■ Set of tasks
1. Retype verbatim the portion of the forum thread on moving to Mexico that opens with the words containing "# Moving to" and closes with "(Jun 15, 2010)".
2. Continue the forum thread on moving to Mexico from the point at which it stops.

■ Supplied text

# Moving to Mexico



## gleeruss (Sep 3, 2012)

My partner and I live in New York City and have traveled to Mexico for years and will move to Xalapa, Veracruz in about three years. We're investigating (constantly) health insurance issues, immigration requirements, vehicle purchase/insurance and a host of other issues. We'll be posting questions hoping for ideas/suggestions from those already in Mexico.


----------



## FHBOY (Jun 15, 2010)

gleeruss said:


> My partner and I live in New York City and have traveled to Mexico for years and will move to Xalapa, Veracruz in about three years. We're investigating (constantly) health insurance issues, immigration requirements, vehicle purchase/insurance and a host of other issues. We'll be posting questions hoping for ideas/suggestions from those already in Mexico.


WELCOME - you'll find plenty of info here. Use the SEARCH function to start your search. If you cannot find answers there, then go ahead and ask.

A question for you: Why are you choosing Xalapa and how long have you spent there and for what reason? The purpose of this question will become apparent after you read more on this Forum.

Glad you're here - what part of the city?


----------



## gleeruss (Sep 3, 2012)

FHBOY said:


> WELCOME - you'll find plenty of info here. Use the SEARCH function to start your search. If you cannot find answers there, then go ahead and ask.
> 
> A question for you: Why are you choosing Xalapa and how long have you spent there and for what reason? The purpose of this question will become apparent after you read more on this Forum.
> 
> Glad you're here - what part of the city?

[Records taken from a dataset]
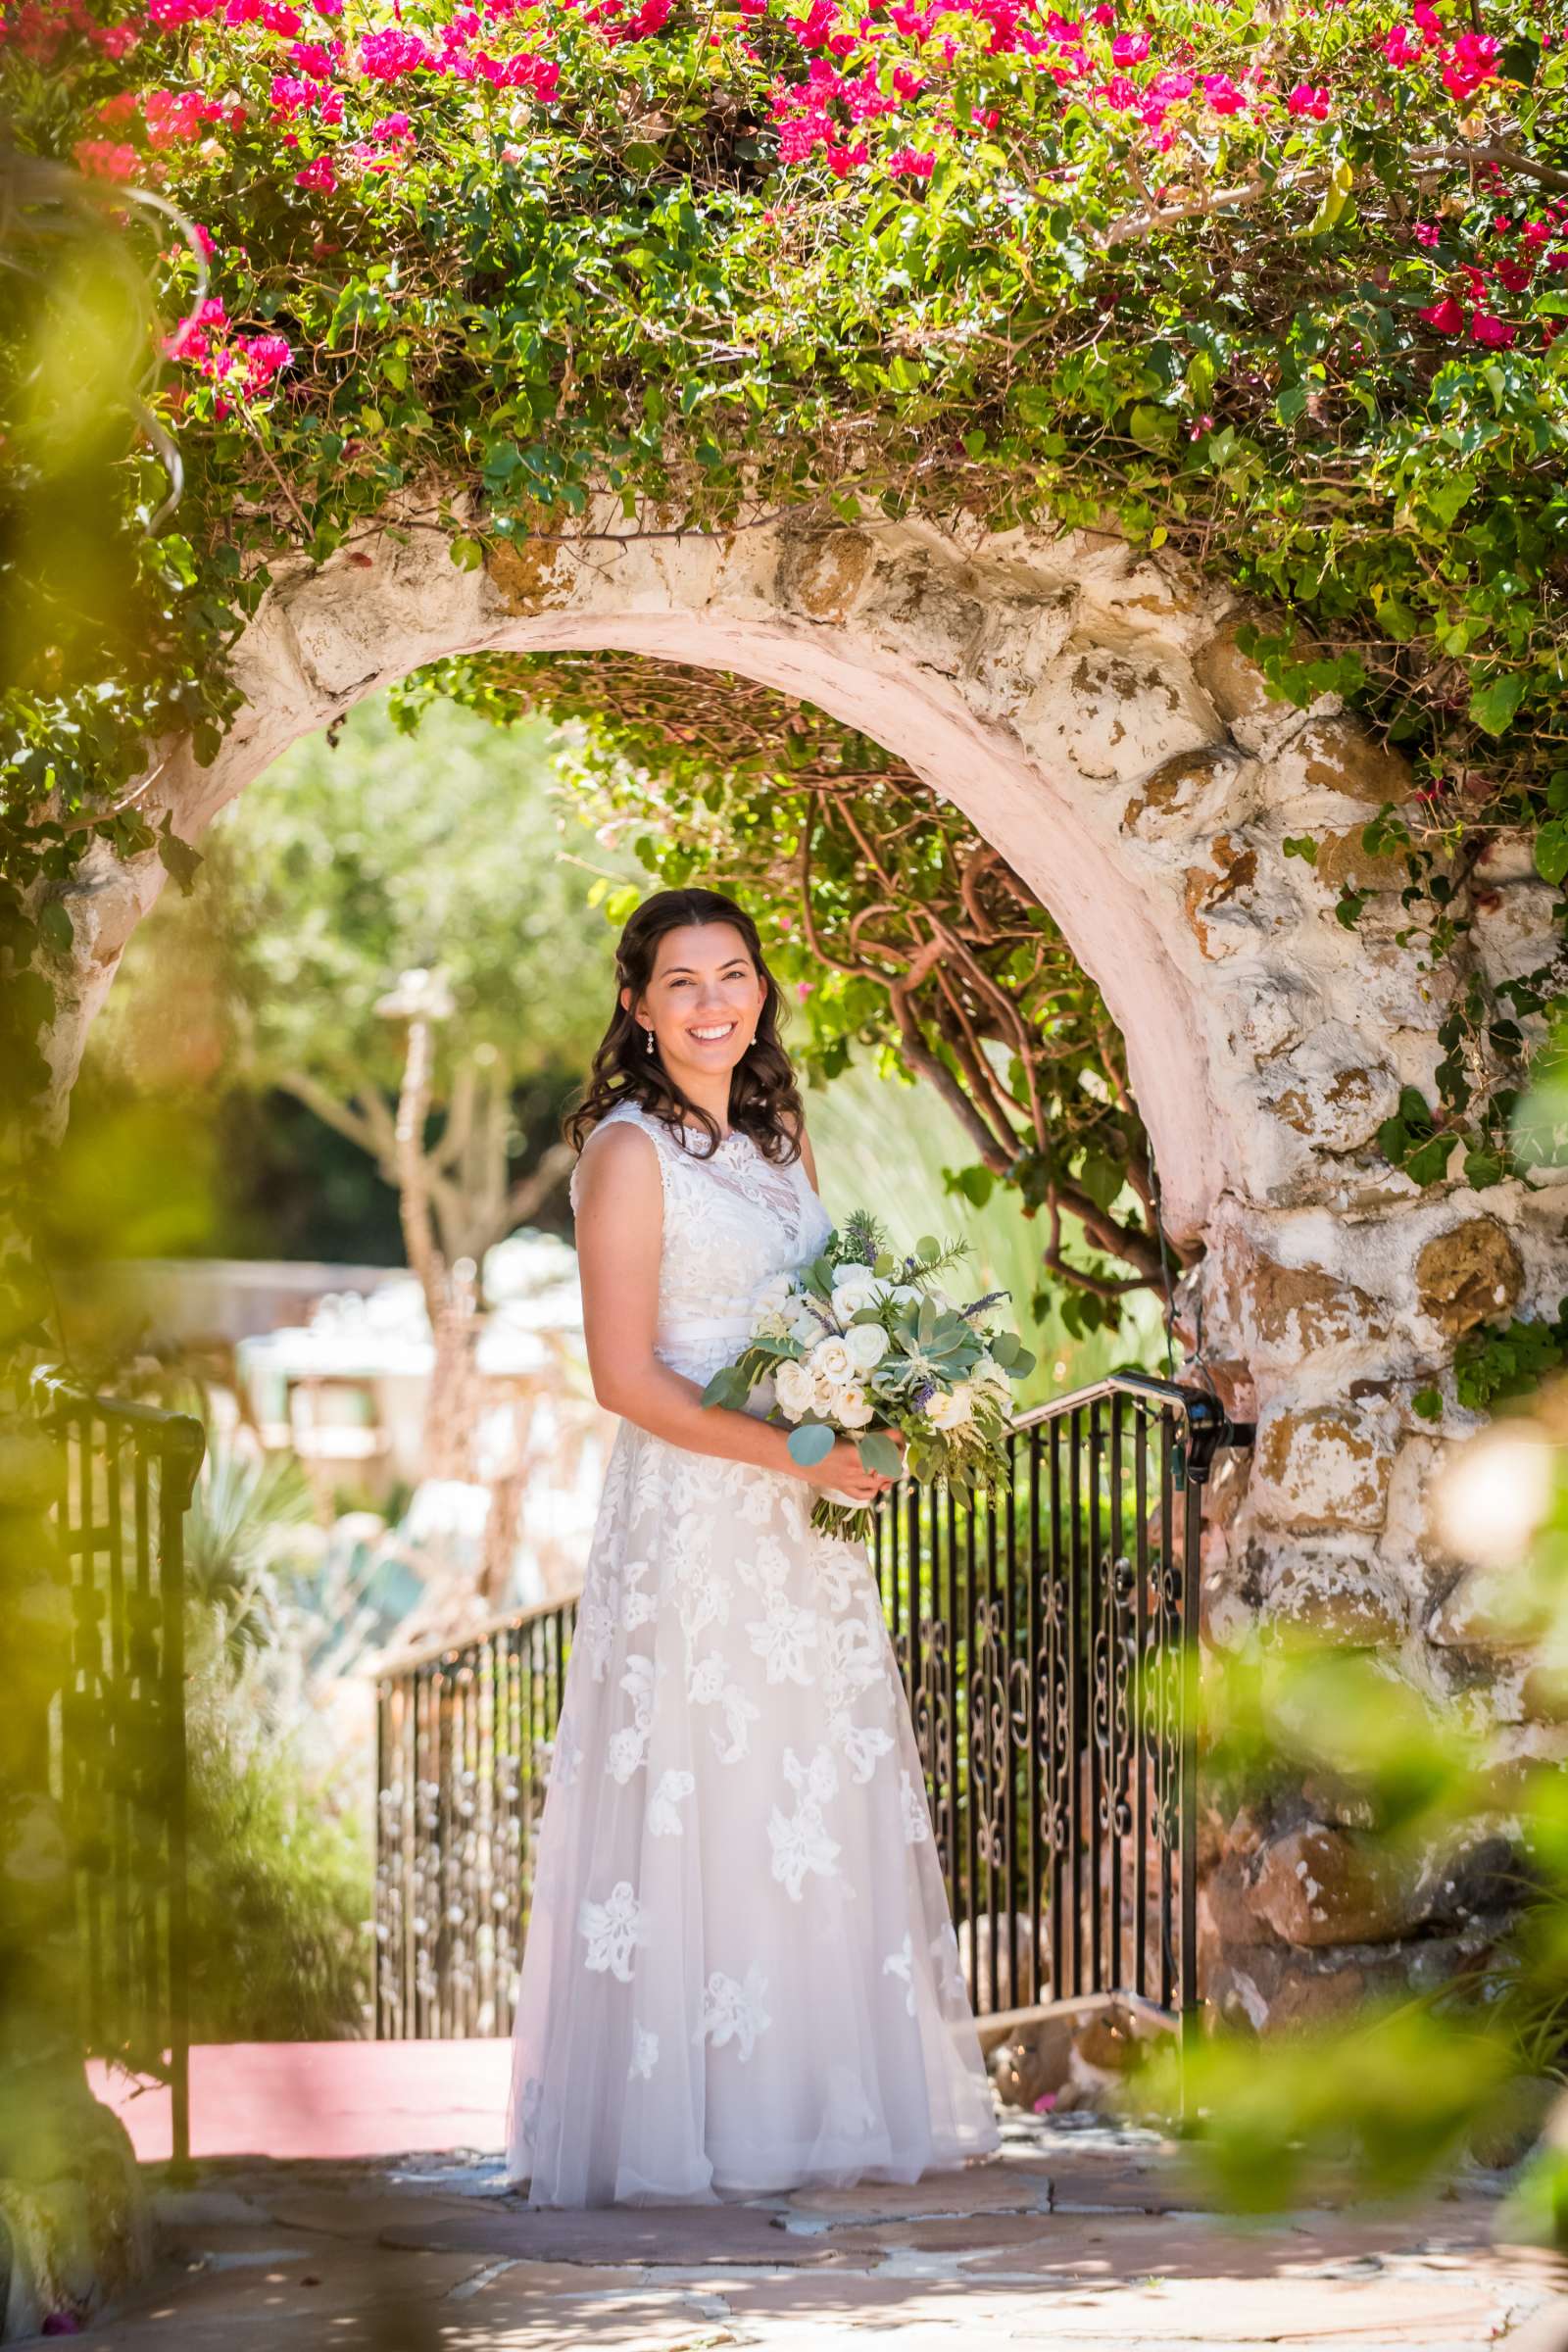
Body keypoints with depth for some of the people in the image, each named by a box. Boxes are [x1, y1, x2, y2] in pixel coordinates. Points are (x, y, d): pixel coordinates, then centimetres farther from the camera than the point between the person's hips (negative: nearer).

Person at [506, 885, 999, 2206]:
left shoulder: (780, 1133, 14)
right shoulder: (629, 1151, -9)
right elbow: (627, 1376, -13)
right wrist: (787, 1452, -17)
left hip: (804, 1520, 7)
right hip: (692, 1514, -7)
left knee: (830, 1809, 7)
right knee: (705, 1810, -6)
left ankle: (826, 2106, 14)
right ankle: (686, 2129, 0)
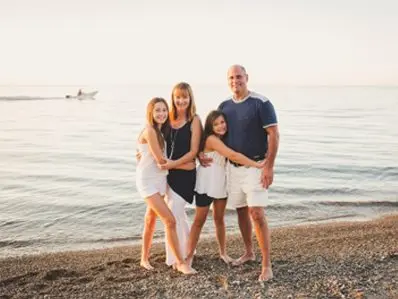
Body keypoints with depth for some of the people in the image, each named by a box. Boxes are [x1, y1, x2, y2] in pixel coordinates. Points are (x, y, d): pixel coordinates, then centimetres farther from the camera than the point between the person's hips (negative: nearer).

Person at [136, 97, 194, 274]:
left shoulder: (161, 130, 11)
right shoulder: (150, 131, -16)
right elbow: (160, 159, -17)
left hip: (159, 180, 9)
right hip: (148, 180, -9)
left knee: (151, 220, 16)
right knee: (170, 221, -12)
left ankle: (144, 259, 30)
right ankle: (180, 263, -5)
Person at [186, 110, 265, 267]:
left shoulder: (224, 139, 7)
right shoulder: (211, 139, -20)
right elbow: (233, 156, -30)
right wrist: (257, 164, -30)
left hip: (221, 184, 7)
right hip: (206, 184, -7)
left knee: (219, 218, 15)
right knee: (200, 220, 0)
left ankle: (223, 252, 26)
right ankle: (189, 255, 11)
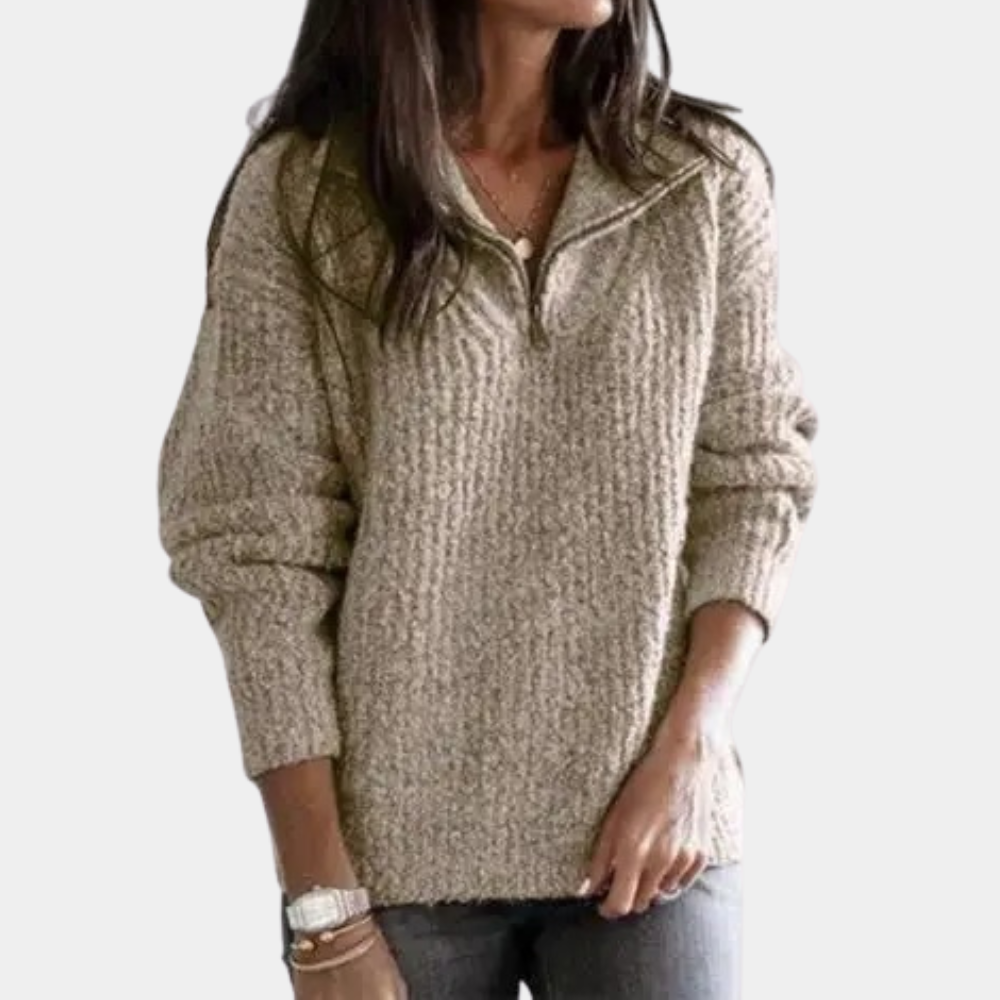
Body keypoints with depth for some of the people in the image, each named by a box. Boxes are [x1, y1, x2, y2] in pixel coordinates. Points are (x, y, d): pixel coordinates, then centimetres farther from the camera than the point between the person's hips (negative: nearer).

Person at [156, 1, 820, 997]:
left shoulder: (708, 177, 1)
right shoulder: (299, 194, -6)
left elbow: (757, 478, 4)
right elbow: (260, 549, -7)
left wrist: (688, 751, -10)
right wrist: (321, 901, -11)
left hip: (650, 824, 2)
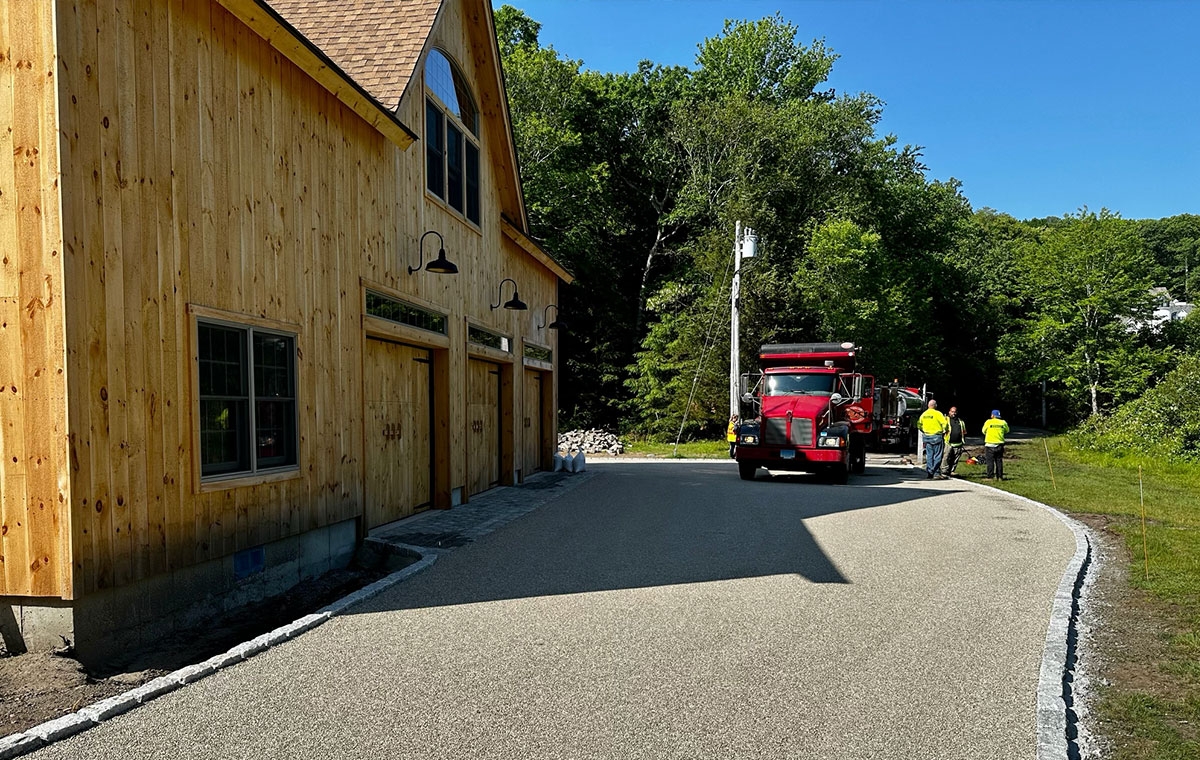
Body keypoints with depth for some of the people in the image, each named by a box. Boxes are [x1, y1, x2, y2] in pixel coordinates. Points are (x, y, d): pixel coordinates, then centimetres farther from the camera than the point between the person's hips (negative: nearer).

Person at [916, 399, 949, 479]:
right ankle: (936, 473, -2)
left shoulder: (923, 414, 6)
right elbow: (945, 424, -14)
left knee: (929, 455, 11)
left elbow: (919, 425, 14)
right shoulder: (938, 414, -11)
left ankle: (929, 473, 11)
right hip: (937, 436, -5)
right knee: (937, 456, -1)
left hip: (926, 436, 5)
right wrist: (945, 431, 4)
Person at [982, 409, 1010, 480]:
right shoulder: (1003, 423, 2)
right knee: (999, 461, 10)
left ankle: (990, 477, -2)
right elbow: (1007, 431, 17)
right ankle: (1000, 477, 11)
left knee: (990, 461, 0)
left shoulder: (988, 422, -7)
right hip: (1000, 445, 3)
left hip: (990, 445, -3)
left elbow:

■ Set of answers
1.
# Moving to Mexico



## gleeruss (Sep 3, 2012)

My partner and I live in New York City and have traveled to Mexico for years and will move to Xalapa, Veracruz in about three years. We're investigating (constantly) health insurance issues, immigration requirements, vehicle purchase/insurance and a host of other issues. We'll be posting questions hoping for ideas/suggestions from those already in Mexico.


----------



## FHBOY (Jun 15, 2010)

2.
We have Mexican friends in Xalapa and have spent several weeks each year there. We like the "feel" of the place and the fact that it is a university town. It is close enough to the coast but high enough for a less tropical climate. Culture is important - the museums, the orchestra and other sites are attractive. We have already met other expatriates and friends of our Mexican "family". We don't want to be in an expatriate enclave.


----------



## Anonimo (Apr 8, 2012)

I guess that you already know about the famed "chipi-chipi", or fine drizzling rain of the Xalapa area.


----------



## joaquinx (Jul 3, 2010)

gleeruss said:


> We have Mexican friends in Xalapa and have spent several weeks each year there. We like the "feel" of the place and the fact that it is a university town. It is close enough to the coast but high enough for a less tropical climate. Culture is important - the museums, the orchestra and other sites are attractive. We have already met other expatriates and friends of our Mexican "family". We don't want to be in an expatriate enclave.


You couldn't have picked a better place. Pop over here to get some more info My Life in Mexico


----------



## gleeruss (Sep 3, 2012)

*Xalapa*



joaquinx said:


> You couldn't have picked a better place.
> 
> Thanks for the link - I have a book that Rolly Brook co-wrote, so this is a good follow-up. Thanks also for the confirmation of our "good choice" for a place to live. We're both quite a ways from Social Security, so are looking carefully at finances and cost of living - especially health insurance. We are still about three years away from moving. We hope to rent initially, then eventually build on land we already own.
> 
> ...


----------



## joaquinx (Jul 3, 2010)

gleeruss said:


> We hope to rent initially, then eventually build on land we already own.
> 
> I hope that we can stay in touch and perhaps meet up next time we are in Xalapa.
> 
> Regards.


That's a date. Where is the land that you own? In Xalapa or near to Coatepec or Xico?


----------



## gleeruss (Sep 3, 2012)

joaquinx said:


> That's a date. Where is the land that you own? In Xalapa or near to Coatepec or Xico?


In Xalapa, Pozo Azul (part of Herradura development) off of Murillo Vidal.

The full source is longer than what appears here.